POSSIBLY NOT EVEN A RECIPE
As seems to be going around, I got quite the nasty cold about halfway through October. My throat was sore, my head felt weirdly inflated, and I had absolutely no energy to speak of. I almost don't notice quite how bad I feel when I'm sick, until I start getting better and I suddenly have all this energy. Work emails flow effortlessly! I am eager to get back in the garden!
Being sick is a good reminder to me that, as much as I would like, I can't control everything. Sometimes life gets in the way of plans and I just need to take it easy, despite my desire to get all the things done I had planned. It's a challenge, but a good one. By not feeling well. I am reminded that sometimes I can't do - it's humbling and important.
While I was home for many days last week, keeping my germs out of our office, I ate a lot of soup. I ate it for every meal actually but was to lazy to do much chopping or sautéing. I pulled chicken stock from the freezer, and when that ran out, I used my trusty Better than Bouillon to make a quick base. I added lots of crushed garlic, a little chili to get some spice running through my body, and thick slices of ginger to the hot broth.

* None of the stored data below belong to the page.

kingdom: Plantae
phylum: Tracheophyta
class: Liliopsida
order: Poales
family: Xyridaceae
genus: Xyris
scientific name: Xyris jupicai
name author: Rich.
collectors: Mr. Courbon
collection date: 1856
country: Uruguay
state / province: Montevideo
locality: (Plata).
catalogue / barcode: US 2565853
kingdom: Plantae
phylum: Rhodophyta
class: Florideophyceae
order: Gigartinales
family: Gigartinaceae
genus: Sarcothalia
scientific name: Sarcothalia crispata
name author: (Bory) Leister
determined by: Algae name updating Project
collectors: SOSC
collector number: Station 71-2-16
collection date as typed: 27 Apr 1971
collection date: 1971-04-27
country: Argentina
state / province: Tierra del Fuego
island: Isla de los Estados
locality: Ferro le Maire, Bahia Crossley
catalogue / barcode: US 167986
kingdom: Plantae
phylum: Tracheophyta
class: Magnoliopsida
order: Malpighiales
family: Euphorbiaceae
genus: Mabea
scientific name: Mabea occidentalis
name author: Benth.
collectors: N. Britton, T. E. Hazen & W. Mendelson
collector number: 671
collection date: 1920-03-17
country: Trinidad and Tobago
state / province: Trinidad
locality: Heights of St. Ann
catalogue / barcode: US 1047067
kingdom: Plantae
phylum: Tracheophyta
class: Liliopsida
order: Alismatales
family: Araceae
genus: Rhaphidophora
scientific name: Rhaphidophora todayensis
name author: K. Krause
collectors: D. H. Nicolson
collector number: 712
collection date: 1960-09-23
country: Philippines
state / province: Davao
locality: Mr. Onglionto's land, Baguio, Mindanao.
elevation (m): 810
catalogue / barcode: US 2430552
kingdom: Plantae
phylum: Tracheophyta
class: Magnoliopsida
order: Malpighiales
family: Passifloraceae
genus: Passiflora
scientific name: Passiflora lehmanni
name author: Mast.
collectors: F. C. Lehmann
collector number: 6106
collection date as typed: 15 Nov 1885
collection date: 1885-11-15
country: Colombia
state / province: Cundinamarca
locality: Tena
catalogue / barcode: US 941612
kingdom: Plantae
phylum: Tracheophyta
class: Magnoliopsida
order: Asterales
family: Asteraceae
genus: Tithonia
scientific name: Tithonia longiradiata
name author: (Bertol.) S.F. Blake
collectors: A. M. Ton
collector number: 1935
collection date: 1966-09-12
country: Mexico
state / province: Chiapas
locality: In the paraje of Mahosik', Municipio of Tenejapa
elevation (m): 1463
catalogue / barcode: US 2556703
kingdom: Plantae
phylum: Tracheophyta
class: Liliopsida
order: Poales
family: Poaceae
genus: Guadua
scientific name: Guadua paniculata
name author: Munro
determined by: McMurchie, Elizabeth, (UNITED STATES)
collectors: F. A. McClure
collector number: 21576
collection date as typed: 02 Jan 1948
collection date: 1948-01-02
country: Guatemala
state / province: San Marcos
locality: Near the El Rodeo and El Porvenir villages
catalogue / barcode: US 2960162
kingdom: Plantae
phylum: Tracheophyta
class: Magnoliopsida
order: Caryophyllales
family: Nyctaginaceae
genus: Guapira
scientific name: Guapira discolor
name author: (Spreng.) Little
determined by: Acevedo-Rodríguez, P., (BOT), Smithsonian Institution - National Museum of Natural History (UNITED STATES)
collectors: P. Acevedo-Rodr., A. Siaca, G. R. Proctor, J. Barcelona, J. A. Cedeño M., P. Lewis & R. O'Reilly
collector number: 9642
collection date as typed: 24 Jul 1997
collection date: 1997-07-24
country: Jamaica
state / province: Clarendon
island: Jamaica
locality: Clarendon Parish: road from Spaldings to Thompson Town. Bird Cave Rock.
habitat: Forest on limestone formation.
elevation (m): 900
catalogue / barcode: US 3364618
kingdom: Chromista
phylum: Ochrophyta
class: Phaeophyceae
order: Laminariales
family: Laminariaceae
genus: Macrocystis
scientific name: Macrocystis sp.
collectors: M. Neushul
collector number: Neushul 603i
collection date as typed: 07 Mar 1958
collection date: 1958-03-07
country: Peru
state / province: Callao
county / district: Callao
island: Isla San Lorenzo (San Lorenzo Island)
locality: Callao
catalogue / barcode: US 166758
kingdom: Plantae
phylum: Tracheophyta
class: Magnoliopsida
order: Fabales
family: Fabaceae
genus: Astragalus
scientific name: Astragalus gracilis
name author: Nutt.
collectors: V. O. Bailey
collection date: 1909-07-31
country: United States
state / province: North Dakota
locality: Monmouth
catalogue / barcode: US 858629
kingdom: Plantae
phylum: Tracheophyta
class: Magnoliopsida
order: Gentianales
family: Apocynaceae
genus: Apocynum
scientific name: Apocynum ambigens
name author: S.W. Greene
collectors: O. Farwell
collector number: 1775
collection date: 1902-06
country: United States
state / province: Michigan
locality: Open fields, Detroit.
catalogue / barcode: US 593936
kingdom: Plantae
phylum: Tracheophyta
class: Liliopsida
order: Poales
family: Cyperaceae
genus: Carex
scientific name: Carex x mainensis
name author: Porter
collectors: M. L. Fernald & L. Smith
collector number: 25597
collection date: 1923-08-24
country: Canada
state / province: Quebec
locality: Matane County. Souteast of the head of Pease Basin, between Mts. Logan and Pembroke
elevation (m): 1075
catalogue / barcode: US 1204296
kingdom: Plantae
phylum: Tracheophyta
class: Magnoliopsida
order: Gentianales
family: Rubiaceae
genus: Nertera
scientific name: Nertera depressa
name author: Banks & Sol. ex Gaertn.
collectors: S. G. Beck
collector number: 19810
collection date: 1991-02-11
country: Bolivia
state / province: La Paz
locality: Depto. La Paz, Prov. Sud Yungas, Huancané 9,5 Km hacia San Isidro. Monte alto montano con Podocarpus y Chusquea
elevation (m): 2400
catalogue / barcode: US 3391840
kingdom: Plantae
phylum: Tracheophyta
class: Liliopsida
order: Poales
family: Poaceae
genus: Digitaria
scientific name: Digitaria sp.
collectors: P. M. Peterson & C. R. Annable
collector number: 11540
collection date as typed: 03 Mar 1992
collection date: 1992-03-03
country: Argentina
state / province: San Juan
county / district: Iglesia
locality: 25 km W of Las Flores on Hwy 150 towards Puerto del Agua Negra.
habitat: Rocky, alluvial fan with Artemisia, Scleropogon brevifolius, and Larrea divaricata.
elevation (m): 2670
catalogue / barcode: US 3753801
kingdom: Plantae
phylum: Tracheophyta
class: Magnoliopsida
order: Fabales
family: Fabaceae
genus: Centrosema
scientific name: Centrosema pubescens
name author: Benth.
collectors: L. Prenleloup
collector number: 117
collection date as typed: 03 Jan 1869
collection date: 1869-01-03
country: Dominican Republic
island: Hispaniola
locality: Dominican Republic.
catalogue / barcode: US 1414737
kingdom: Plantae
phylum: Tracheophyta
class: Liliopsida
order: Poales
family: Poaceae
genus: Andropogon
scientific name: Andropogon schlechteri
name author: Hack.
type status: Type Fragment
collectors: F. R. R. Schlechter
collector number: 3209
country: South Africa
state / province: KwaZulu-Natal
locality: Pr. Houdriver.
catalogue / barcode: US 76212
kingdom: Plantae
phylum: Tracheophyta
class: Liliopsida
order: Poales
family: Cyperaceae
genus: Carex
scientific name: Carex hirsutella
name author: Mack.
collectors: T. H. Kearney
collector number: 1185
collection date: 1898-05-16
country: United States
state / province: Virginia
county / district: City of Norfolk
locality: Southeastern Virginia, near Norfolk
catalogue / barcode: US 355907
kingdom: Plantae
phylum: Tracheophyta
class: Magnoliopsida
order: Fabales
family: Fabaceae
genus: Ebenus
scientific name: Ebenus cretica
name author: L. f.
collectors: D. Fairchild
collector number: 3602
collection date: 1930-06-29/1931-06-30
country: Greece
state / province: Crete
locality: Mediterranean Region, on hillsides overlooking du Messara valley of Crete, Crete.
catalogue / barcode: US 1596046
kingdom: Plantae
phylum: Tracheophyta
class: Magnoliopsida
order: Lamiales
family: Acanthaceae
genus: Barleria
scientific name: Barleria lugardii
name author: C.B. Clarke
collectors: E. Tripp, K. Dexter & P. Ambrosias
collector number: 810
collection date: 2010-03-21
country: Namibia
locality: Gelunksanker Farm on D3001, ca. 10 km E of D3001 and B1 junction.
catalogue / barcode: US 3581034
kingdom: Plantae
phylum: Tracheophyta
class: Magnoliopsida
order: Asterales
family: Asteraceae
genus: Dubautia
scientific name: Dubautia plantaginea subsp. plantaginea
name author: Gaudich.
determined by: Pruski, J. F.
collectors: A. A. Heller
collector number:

One of my favorite food bloggers posted this non-recipe that I would not have normally given a second thought, except I was desperate for something quick and satisfying. The short ingredient list was truly underwhelming, until I realized it made me something so deeply satisfying. This is now my go-to quick lunch or dinner, perfect when you're sick or feel like you have nothing in the house to eat.
Stay healthy out there!
Charlie Bingham Soup
From the blog Orangette by Molly Weizenburg
2 cups of chicken broth (to this I added garlic, ginger and chili)
~2 oz small pasta like orzo or vermicelli (I broke some bucatini I had into small pieces)
salt to taste
cracked black pepper
This is truly barely a recipe, but here it goes. Heat up your broth on the stove in a small pot. Once it comes to a boil, add your pasta and cook according to package directions. While the pasta is cooking, crack your egg into a small bowl, and whisk with a fork until well beaten. After the pasta is cooked, remove the pot from heat and stir in the beaten egg. Using the same fork as before, mix the hot broth constantly until the egg becomes feather-like and well distributed. Taste for salt.
Pour your soup into a bowl and top with parmesan and pepper.